Bedap conosceva tutti i suoi vecchi oppositori al Consiglio Importazione-Esportazione; da tre anni, ormai, veniva lì a combatterli. Ma colui che aveva parlato era nuovo: un giovane, probabilmente un nuovo assegnato dalla estrazione a sorte alla Lista del CDP. Bedap lo guardò con benevolenza e proseguì: — Non rimettiamoci a litigare i vecchi litigi, vero? Ora ne propongo uno nuovo. Abbiamo ricevuto una interessante comunicazione da un gruppo di Urras. È arrivata sulla lunghezza d’onda usata dai nostri corrispondenti iotici, ma è giunta fuori degli orari preventivati, e il segnale era debole. Pare provenga da una nazione chiamata Benbili, non dall’A-Io. Il gruppo dava a se stesso il nome «Società Odoniana». A quanto pare, si tratta di Odoniani post-Insediamento, che trovano modo di esistere, chissà come, in qualche scappatoia ancora permessa dalle leggi e dai governi di Urras. Il messaggio era diretto ai «fratelli di Anarres». Potete leggerlo sul bollettino del Gruppo, è interessante. Chiedono se potrebbero avere il permesso di inviare gente qui da noi.
— Inviare gente qui? Lasciar venire qui degli urrasiani? delle spie?
— No, verrebbero come coloni.
— Vorrebbero riaprire l’Insediamento, è così, Bedap?
— Dicono che il loro governo dà loro la caccia, e sperano che…
— Riaprire l’Insediamento! Ad ogni profittatore che si protesta Odoniano?

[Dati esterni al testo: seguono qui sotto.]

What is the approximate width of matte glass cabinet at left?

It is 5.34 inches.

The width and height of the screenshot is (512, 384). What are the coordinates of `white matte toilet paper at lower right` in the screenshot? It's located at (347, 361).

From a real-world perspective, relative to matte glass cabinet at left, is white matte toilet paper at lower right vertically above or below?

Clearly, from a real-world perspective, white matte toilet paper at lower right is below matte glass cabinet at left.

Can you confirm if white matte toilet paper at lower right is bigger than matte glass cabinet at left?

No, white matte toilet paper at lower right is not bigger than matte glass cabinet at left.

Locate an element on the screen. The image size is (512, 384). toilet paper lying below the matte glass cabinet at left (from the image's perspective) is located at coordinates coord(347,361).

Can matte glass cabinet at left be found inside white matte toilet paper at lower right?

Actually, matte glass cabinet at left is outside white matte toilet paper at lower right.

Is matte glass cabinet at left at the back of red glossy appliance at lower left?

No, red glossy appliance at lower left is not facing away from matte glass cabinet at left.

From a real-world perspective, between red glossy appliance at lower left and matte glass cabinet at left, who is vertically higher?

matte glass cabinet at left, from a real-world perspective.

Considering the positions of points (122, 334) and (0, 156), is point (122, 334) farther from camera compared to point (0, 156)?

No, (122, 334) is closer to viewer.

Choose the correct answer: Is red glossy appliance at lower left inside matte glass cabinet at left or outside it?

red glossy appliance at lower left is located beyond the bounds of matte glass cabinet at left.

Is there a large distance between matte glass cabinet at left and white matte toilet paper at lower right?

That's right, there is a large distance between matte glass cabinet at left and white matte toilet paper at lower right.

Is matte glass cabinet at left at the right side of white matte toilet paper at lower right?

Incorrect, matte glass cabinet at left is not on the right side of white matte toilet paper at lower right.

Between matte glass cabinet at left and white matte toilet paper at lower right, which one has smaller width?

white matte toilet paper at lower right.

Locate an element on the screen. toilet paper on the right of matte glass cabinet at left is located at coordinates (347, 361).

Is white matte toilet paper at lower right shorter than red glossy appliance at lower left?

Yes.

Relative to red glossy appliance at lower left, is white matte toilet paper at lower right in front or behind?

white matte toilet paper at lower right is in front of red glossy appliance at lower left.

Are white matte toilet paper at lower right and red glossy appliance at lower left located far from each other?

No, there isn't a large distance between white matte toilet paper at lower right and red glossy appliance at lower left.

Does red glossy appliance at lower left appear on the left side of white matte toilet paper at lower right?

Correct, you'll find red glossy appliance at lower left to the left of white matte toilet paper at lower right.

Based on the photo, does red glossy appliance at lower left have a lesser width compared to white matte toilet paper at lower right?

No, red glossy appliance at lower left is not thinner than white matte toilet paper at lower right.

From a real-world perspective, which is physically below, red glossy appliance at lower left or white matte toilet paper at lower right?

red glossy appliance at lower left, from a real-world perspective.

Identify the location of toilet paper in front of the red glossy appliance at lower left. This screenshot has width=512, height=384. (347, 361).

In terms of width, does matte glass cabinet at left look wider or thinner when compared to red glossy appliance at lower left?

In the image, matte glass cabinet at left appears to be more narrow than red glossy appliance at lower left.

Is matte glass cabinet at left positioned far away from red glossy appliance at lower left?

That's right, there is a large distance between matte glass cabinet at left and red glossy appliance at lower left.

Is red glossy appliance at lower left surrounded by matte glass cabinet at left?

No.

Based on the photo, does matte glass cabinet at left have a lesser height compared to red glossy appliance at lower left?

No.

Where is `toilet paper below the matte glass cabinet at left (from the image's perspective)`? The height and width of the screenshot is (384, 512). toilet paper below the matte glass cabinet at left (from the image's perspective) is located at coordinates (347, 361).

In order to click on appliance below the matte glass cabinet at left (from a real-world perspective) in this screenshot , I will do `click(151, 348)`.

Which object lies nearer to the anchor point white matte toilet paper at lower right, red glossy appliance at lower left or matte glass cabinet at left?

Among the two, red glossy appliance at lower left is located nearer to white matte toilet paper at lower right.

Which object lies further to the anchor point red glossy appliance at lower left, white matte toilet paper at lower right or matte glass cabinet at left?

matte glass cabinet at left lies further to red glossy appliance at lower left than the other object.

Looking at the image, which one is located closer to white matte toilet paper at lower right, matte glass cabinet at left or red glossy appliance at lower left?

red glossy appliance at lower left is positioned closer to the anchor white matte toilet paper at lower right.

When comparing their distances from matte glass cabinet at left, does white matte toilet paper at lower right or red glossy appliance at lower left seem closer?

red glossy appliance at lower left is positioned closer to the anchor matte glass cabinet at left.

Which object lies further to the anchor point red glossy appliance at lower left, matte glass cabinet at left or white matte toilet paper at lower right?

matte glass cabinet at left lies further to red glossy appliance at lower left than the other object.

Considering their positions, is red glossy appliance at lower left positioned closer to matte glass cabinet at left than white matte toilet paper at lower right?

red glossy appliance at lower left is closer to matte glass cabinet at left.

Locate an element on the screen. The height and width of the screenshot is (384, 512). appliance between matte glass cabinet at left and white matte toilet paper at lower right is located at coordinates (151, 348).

Riportare in ogni particolare un dibattito amministrativo anarresiano sarebbe difficile; si svolgeva molto rapidamente, spesso più persone parlavano tutte insieme, nessuno parlava a lungo, c’erano un mucchio di frasi sarcastiche, un mucchio di cose restavano inespresse; il tono era emotivo, spesso fieramente personale; si raggiungeva una fine, ma non c’era una conclusione. Era come una discussione tra fratelli, o tra i pensieri di una mente che non ha ancora preso la decisione.